Superimposition of atom geometry between M-state and K-state. Each geometry was obtained from the average structure during the last 50 psec of the MD simulation. M-state is represented by a ball-and-stick, and K-state structure is represented by a thin stick.

Figure 9.

(A) Conformational changes of cytoplasmic side of TM2 in the course of a 2-nsec MD simulation, viewed from the cytoplasmic side. Each structure was superimposed on the initial structure of M-state MD simulation. Red balls represent C_α carbon atoms of the three amino acid residues (Ala79, Ala80, Thr81) of TM2 in the initial structure. Blue balls represent those in the snapshot structure at each simulation time. Rotational angle of each amino acid residue from the initial structure is shown below the snapshot structure at the respective simulation time. (B) Side-chain locations of these three amino acid residues.
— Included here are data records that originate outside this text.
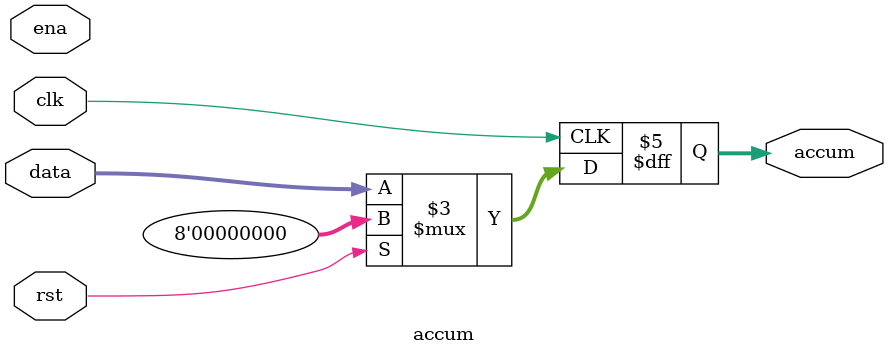
<source format=v>
module accum (
	input clk,    // Clock
	input rst,    // Asynchronous reset active high
	input ena,
	input [7:0] data,

	output reg [7:0] accum
);
	always @(posedge clk) begin : proc_accum
		if(rst) begin
			accum <= 8'b0000_0000;
		end else begin
			accum <= data;
		end
	end

endmodule
</source>
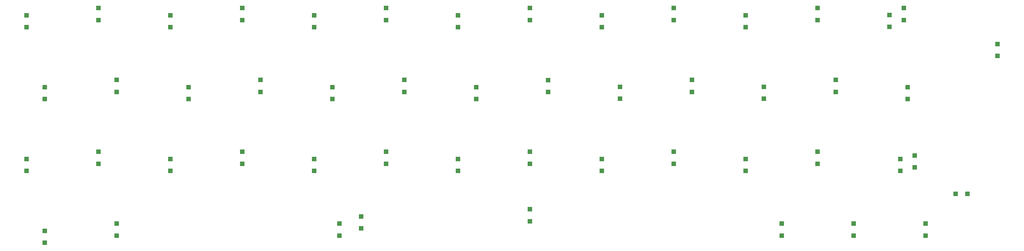
<source format=gtp>
G04 #@! TF.GenerationSoftware,KiCad,Pcbnew,(5.1.10)-1*
G04 #@! TF.CreationDate,2022-03-21T16:41:14+02:00*
G04 #@! TF.ProjectId,Verdantrev01,56657264-616e-4747-9265-7630312e6b69,rev?*
G04 #@! TF.SameCoordinates,Original*
G04 #@! TF.FileFunction,Paste,Top*
G04 #@! TF.FilePolarity,Positive*
%FSLAX46Y46*%
G04 Gerber Fmt 4.6, Leading zero omitted, Abs format (unit mm)*
G04 Created by KiCad (PCBNEW (5.1.10)-1) date 2022-03-21 16:41:14*
%MOMM*%
%LPD*%
G01*
G04 APERTURE LIST*
%ADD10R,1.200000X1.200000*%
G04 APERTURE END LIST*
D10*
X261937500Y-38430000D03*
X261937500Y-41580000D03*
X52387500Y-39675000D03*
X52387500Y-36525000D03*
X111442500Y-77775000D03*
X111442500Y-74625000D03*
X142875000Y-60630000D03*
X142875000Y-57480000D03*
X47625000Y-58725000D03*
X47625000Y-55575000D03*
X228600000Y-77775000D03*
X228600000Y-74625000D03*
X104775000Y-57480000D03*
X104775000Y-60630000D03*
X238125000Y-20625000D03*
X238125000Y-17475000D03*
X200025000Y-55575000D03*
X200025000Y-58725000D03*
X33337500Y-79680000D03*
X33337500Y-76530000D03*
X90487500Y-39675000D03*
X90487500Y-36525000D03*
X219075000Y-60630000D03*
X219075000Y-57480000D03*
X247650000Y-77775000D03*
X247650000Y-74625000D03*
X85725000Y-17475000D03*
X85725000Y-20625000D03*
X260985000Y-20625000D03*
X260985000Y-17475000D03*
X28575000Y-22530000D03*
X28575000Y-19380000D03*
X109537500Y-38430000D03*
X109537500Y-41580000D03*
X128587500Y-39675000D03*
X128587500Y-36525000D03*
X147637500Y-38430000D03*
X147637500Y-41580000D03*
X180975000Y-22530000D03*
X180975000Y-19380000D03*
X166687500Y-39743750D03*
X166687500Y-36593750D03*
X185737500Y-38340000D03*
X185737500Y-41490000D03*
X204787500Y-39675000D03*
X204787500Y-36525000D03*
X52387500Y-74625000D03*
X52387500Y-77775000D03*
X260032500Y-60630000D03*
X260032500Y-57480000D03*
X180975000Y-60630000D03*
X180975000Y-57480000D03*
X161925000Y-55575000D03*
X161925000Y-58725000D03*
X200025000Y-20625000D03*
X200025000Y-17475000D03*
X257175000Y-22440000D03*
X257175000Y-19290000D03*
X219075000Y-22530000D03*
X219075000Y-19380000D03*
X47625000Y-17475000D03*
X47625000Y-20625000D03*
X242887500Y-36525000D03*
X242887500Y-39675000D03*
X104775000Y-19380000D03*
X104775000Y-22530000D03*
X263842500Y-56527500D03*
X263842500Y-59677500D03*
X71437500Y-38430000D03*
X71437500Y-41580000D03*
X223837500Y-38340000D03*
X223837500Y-41490000D03*
X285750000Y-27000000D03*
X285750000Y-30150000D03*
X28575000Y-57480000D03*
X28575000Y-60630000D03*
X238125000Y-55575000D03*
X238125000Y-58725000D03*
X161925000Y-70815000D03*
X161925000Y-73965000D03*
X123825000Y-17475000D03*
X123825000Y-20625000D03*
X33337500Y-41580000D03*
X33337500Y-38430000D03*
X161925000Y-17475000D03*
X161925000Y-20625000D03*
X266700000Y-74625000D03*
X266700000Y-77775000D03*
X123825000Y-58725000D03*
X123825000Y-55575000D03*
X66675000Y-19380000D03*
X66675000Y-22530000D03*
X85725000Y-58725000D03*
X85725000Y-55575000D03*
X142875000Y-19392500D03*
X142875000Y-22542500D03*
X66675000Y-57480000D03*
X66675000Y-60630000D03*
X274650000Y-66675000D03*
X277800000Y-66675000D03*
X117157500Y-72720000D03*
X117157500Y-75870000D03*
M02*

</source>
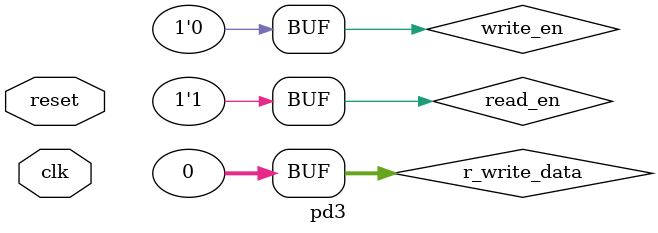
<source format=sv>
/*
 * Yousif Kndkji
 * Salman Kayani
 * Module: pd3
 *
 * Description: Top level module that will contain sub-module instantiations.
 *
 * Inputs:
 * 1) clk
 * 2) reset signal
 */

module pd3 #(
    parameter int AWIDTH = 32,
    parameter int DWIDTH = 32
) (
    input logic clk,
    input logic reset
);

	// ---------------------------------------------------------
	// Instruction Memory
	// ---------------------------------------------------------
	// Reads the instruction at the address provided by fetch.
	// The instruction memory is pre-loaded with machine code.

	// imemory signals
	logic [DWIDTH-1:0] addr_i;
	logic [DWIDTH-1:0] data_i;
	logic write_en;
	logic read_en;
		
	// Fetch signals
	logic [DWIDTH-1:0] f_pc;
	logic [DWIDTH-1:0] f_insn;
		
	memory #(
		.AWIDTH(AWIDTH),
		.DWIDTH(DWIDTH),
		.BASE_ADDR(32'h01000000)
	) memory1 (
		.clk(clk),
		.rst(reset),
		.addr_i(f_pc),
		.data_i(data_i),
		.read_en_i(read_en),
		.write_en_i(write_en),
		.data_o(f_insn)
	);

	assign read_en = 1'b1;
	assign write_en = 1'b0;

	// ---------------------------------------------------------
	// Fetch Stage
	// ---------------------------------------------------------
	// Responsible for maintaining the program counter.
	// On reset, PC is set to BASEADDR. On each clock edge,
	// PC increments by 4 to fetch the next instruction.

	// Fetch
	fetch #(
		.AWIDTH(AWIDTH),
		.DWIDTH(DWIDTH),
		.BASEADDR(32'h01000000)
	) fetch1 (
		.clk(clk),
		.rst(reset),
		.pc_o(f_pc),            
		.insn_o(f_insn)         
	);

	// ---------------------------------------------------------
	// Decode Stage
	// ---------------------------------------------------------
	// Extracts fields such as opcode, rd, rs1, rs2, funct3,
	// and funct7 from the instruction fetched in the previous stage.
	// Also passes along the program counter for use in later stages.

	logic [AWIDTH-1:0] d_pc;
	logic [DWIDTH-1:0] d_insn;
	logic [6:0] d_opcode;
	logic [4:0] d_rd;
	logic [4:0] d_rs1;
	logic [4:0] d_rs2;
	logic [6:0] d_funct7;
	logic [2:0] d_funct3;
	logic [4:0] d_shamt;
	logic [DWIDTH-1:0] d_imm;

	decode #(
		.DWIDTH(DWIDTH),
		.AWIDTH(AWIDTH)
	) decode1 (
		.clk (clk),
		.rst (reset),
		.insn_i (f_insn),
		.pc_i (f_pc),

		.pc_o (d_pc),
		.insn_o (d_insn),
		.opcode_o (d_opcode),
		.rd_o (d_rd),
		.rs1_o (d_rs1),
		.rs2_o (d_rs2),
		.funct7_o (d_funct7),
		.funct3_o (d_funct3),
		.shamt_o (d_shamt),
		.imm_o (d_imm)
	);

	// ---------------------------------------------------------
	// Immediate Generator
	// ---------------------------------------------------------
	// Generates the 32-bit immediate value based on the type
	// of instruction (I-type, S-type, etc.) determined from
	// the opcode field.

	igen #(.DWIDTH(DWIDTH)) igen1 (
		.opcode_i (d_opcode),
		.insn_i (f_insn),

		.imm_o (d_imm)
	);

	// ---------------------------------------------------------
	// Control Path
	// ---------------------------------------------------------
	// Produces the control signals used to steer data between
	// the different stages of the processor. These signals
	// control register file writes, ALU operation, and memory
	// access based on instruction type.

	logic pcsel_out;
	logic immsel_out;
	logic regwren_out;
	logic rs1sel_out;
	logic rs2sel_out;
	logic memren_out;
	logic memwren_out;
	logic [1:0] wbsel_out;
	logic [3:0] alusel_out;

	control #(.DWIDTH(DWIDTH)) control1 (
		.insn_i (f_insn),
		.opcode_i (d_opcode),
		.funct7_i (d_funct7),
		.funct3_i (d_funct3),

		.pcsel_o (pcsel_out),
		.immsel_o (immsel_out),
		.regwren_o (regwren_out),
		.rs1sel_o (rs1sel_out),
		.rs2sel_o (rs2sel_out),
		.memren_o (memren_out),
		.memwren_o (memwren_out),
		.wbsel_o (wbsel_out),
		.alusel_o (alusel_out)
	);

	// ---------------------------------------------------------
	// Register File
	// ---------------------------------------------------------

	logic r_write_enable;
	logic [4:0] r_read_rs1;
	logic [4:0] r_read_rs2;
    logic [4:0] r_write_destination;
    logic [DWIDTH-1:0] r_write_data;
	logic [DWIDTH-1:0] r_read_rs1_data;
	logic [DWIDTH-1:0] r_read_rs2_data;

	register_file #(.DWIDTH(DWIDTH)) e_register_file (
		.clk(clk),
		.rst(reset),
		.rs1_i (r_read_rs1),
		.rs2_i (r_read_rs2),
		.rd_i (r_write_destination),
		.datawb_i (r_write_data),
		.regwren_i (r_write_enable),

		.rs1data_o (r_read_rs1_data),
		.rs2data_o (r_read_rs2_data)
	);

	assign r_read_rs1 = d_rs1;
	assign r_read_rs2 = d_rs2;
    assign r_write_destination = d_rd;
    assign r_write_enable = regwren_out;
    assign r_write_data = 0;

	// ---------------------------------------------------------
	// ALU
	// ---------------------------------------------------------

	logic e_br_taken;
	logic [AWIDTH-1:0] e_pc;
	logic [DWIDTH-1:0] e_op2, e_alu_res;

	alu #(
		.DWIDTH(DWIDTH), 
		.AWIDTH(AWIDTH)
	) e_alu (
		.pc_i (f_pc),
		.rs1_i (r_read_rs1_data),
		.rs2_i (e_op2),
		.opcode_i (d_opcode),
		.funct3_i (d_funct3),
		.funct7_i (d_funct7),
		.alusel_i (alusel_out),

		.res_o (e_alu_res),
		.brtaken_o (e_br_taken)
	);

	assign e_op2 = immsel_out ? d_imm : r_read_rs2_data;

	// ---------------------------------------------------------
	// Branch Control Signals
	// ---------------------------------------------------------

	logic breq_o, brlt_o;

	branch_control #(.DWIDTH(DWIDTH)) branch_ctrl (
		.opcode_i (d_opcode),
		.funct3_i (d_funct3),
		.rs1_i (r_read_rs1_data),
		.rs2_i (r_read_rs2_data),

		.breq_o (breq_o),
		.brlt_o (brlt_o)
	);

	assign e_pc = d_pc;
	assign e_br_taken = breq_o | brlt_o;

	// ---------------------------------------------------------
	// Writeback Multiplexer 
	// (very basic implementation for the sole purpose of testing 
	// the register file, despite this PD not implementing write-back)
	// ---------------------------------------------------------

    // logic [DWIDTH-1:0] wb_data; // see writeback mux below, only for testing this pd
	// logic [DWIDTH-1:0] pc_plus4;

	// assign pc_plus4 = f_pc + 32'd4;

	// always_comb begin
	// 	unique case (wbsel_out)
	// 		2'b00: wb_data = e_alu_res;
	// 		2'b01: wb_data = f_insn;
	// 		2'b10: wb_data = e_br_taken ? e_alu_res : pc_plus4;
	// 		default: wb_data = '0;
	// 	endcase
	// end

endmodule : pd3
</source>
The initial structure is represented by sticks and the snapshot structure at 1800 psec by a ball and stick. 1, 2, and 3 represent the displacement of methyl carbon atoms in the 1800-psec snapshot structure measured from the initial structure. Black arrow represents the direction of each amino acid residue’s movement, and red arrow represents the rotational direction of TM2.

Figure 10.

(A) van der Waals(VDW) and Coulomb(EEL) interaction energy between HtrII and each amino acid residue of helixF and helixG (sRII). The residues marked with a circle had the large interaction with HtrII. (B) van der Waals (VDW), Coulomb(EEL), and solvation (SOL) interaction energy between HtrII and each amino acid residue of helixF and helixG (sRII).